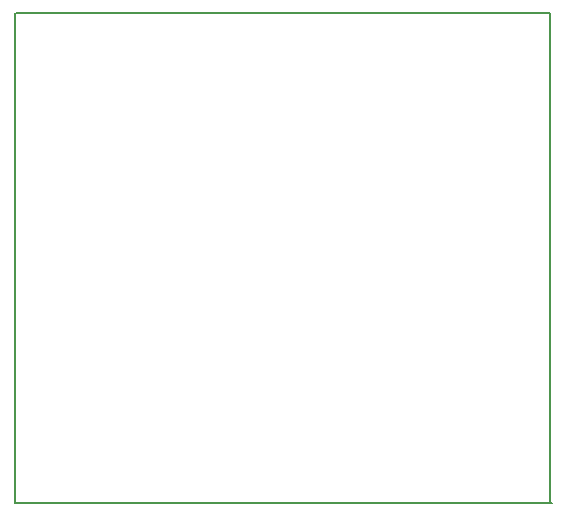
<source format=gbr>
G04 #@! TF.FileFunction,Glue,Bot*
%FSLAX46Y46*%
G04 Gerber Fmt 4.6, Leading zero omitted, Abs format (unit mm)*
G04 Created by KiCad (PCBNEW 4.0.7) date Fri Feb  9 23:36:38 2018*
%MOMM*%
%LPD*%
G01*
G04 APERTURE LIST*
%ADD10C,0.150000*%
%ADD11C,0.200000*%
G04 APERTURE END LIST*
D10*
D11*
X84963000Y-76327000D02*
X84963000Y-34798000D01*
X130429000Y-76327000D02*
X84963000Y-76327000D01*
X130302000Y-34798000D02*
X130302000Y-76200000D01*
X85090000Y-34798000D02*
X130302000Y-34798000D01*
M02*

</source>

- Task instructions:
Scan the records above for the string "APERTURE", then select every line that holds it.

- Written reply:
G04 APERTURE LIST*
G04 APERTURE END LIST*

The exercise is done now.